> **Passage given**
** START **

Further, auditing literature, particularly Statement of Accounting Standards No. 71, defines the term “review” to include a particular set of required procedures to be undertaken by independent auditors. The members of the Committee are not independent auditors, and the term “review” as used in this Charter is not intended to have that meaning and should not be interpreted to suggest that the Committee members can or should follow the procedures required of auditors performing reviews of financial statements.

 

26


II.   Membership

 

The Committee shall consist of no fewer than three members of the Board. Each Committee member shall be financially literate as determined by the Board in its business judgment or must become financially literate within a reasonable period of time after his or her appointment to the Committee. Members of the Committee are not required to be engaged in the accounting and auditing profession and, consequently, some members may not be expert in financial matters, or in matters involving auditing or accounting. However, at least one member of the Committee shall have accounting or related financial management expertise as determined by the Board in its business judgment. In addition, either at least one member of the Committee shall be an “audit committee financial expert” within the definition adopted by the SEC or the Company shall disclose in its periodic reports required pursuant to the Securities Exchange Act of 1934 (the “Exchange Act”) the reasons why at least one member of the Committee is not an “audit committee financial expert.”

** END **

> **Data listing**
** START **

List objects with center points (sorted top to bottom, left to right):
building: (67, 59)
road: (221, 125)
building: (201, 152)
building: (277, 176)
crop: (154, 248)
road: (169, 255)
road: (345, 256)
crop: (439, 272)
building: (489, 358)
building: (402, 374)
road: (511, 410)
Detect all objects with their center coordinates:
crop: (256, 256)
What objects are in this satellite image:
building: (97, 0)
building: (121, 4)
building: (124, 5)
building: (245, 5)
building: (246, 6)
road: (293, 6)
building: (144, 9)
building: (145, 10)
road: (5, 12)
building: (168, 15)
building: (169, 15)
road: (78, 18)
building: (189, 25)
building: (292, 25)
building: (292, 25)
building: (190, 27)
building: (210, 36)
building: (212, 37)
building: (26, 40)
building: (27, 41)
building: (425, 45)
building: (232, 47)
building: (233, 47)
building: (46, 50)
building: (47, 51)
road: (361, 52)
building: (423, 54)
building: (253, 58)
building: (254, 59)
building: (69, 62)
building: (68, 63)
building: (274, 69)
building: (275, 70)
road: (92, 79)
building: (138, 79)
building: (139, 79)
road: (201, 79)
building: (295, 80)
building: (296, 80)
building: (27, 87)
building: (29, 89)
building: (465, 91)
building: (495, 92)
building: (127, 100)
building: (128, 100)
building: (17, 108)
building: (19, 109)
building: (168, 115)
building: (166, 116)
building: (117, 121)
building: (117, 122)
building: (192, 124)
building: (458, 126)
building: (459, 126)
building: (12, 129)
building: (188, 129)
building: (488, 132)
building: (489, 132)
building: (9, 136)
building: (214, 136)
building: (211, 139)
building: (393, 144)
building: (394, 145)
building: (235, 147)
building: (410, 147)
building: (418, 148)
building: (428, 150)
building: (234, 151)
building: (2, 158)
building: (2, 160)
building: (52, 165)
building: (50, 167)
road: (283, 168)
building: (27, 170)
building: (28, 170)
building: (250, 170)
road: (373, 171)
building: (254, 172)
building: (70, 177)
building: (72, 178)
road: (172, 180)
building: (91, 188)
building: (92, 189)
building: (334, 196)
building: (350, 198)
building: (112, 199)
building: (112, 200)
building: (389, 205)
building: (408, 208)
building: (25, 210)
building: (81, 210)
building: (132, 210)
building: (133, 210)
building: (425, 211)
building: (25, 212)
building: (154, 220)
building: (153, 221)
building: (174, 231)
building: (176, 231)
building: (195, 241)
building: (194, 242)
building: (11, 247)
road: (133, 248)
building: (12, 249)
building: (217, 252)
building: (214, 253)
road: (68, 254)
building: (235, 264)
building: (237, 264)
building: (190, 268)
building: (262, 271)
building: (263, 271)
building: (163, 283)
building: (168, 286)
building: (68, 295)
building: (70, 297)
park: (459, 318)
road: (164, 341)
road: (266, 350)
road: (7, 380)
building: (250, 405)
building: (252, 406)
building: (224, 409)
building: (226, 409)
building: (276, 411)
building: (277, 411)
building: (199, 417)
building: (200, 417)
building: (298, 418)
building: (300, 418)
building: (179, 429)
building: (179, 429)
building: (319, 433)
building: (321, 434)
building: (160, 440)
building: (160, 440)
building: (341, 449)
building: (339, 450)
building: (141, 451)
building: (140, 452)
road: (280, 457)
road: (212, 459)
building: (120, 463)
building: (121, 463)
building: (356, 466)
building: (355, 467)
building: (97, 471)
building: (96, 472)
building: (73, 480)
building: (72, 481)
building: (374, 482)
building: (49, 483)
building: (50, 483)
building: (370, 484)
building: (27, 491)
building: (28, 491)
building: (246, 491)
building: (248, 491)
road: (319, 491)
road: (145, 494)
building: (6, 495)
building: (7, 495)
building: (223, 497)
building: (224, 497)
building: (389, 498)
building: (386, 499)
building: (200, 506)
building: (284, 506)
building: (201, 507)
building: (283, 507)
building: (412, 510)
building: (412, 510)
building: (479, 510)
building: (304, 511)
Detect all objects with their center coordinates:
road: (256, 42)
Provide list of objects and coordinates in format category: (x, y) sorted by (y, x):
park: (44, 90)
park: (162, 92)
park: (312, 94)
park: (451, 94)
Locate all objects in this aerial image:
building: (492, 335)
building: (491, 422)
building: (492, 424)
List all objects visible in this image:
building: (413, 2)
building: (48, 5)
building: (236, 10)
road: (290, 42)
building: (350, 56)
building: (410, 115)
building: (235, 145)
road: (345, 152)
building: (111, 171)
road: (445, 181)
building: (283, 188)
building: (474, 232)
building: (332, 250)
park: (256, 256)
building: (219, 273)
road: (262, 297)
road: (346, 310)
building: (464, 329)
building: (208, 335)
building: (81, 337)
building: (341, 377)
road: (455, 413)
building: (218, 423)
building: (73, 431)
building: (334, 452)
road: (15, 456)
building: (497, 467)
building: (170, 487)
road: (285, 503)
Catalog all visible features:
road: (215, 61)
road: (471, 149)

** END **

> **To be done**
#1 Answer these questions about the audit committee charter excerpt:
(a) Which Statement of Accounting Standards does it name as defining the term "review"?
(b) What is the smallest number of Board members the Committee may have?
(c) Under which act are the periodic reports mentioned in the membership section required?
#2 Print the portion of the audit committee charter excerpt starting at "Further, auditing literature, particularly" and ending at "of financial statements.".
The entries above come from a separate source.

> **Results for each task**
#1
(a) Statement of Accounting Standards No. 71
(b) Three
(c) The Securities Exchange Act of 1934 (the "Exchange Act")

#2
Further, auditing literature, particularly Statement of Accounting Standards No. 71, defines the term “review” to include a particular set of required procedures to be undertaken by independent auditors. The members of the Committee are not independent auditors, and the term “review” as used in this Charter is not intended to have that meaning and should not be interpreted to suggest that the Committee members can or should follow the procedures required of auditors performing reviews of financial statements.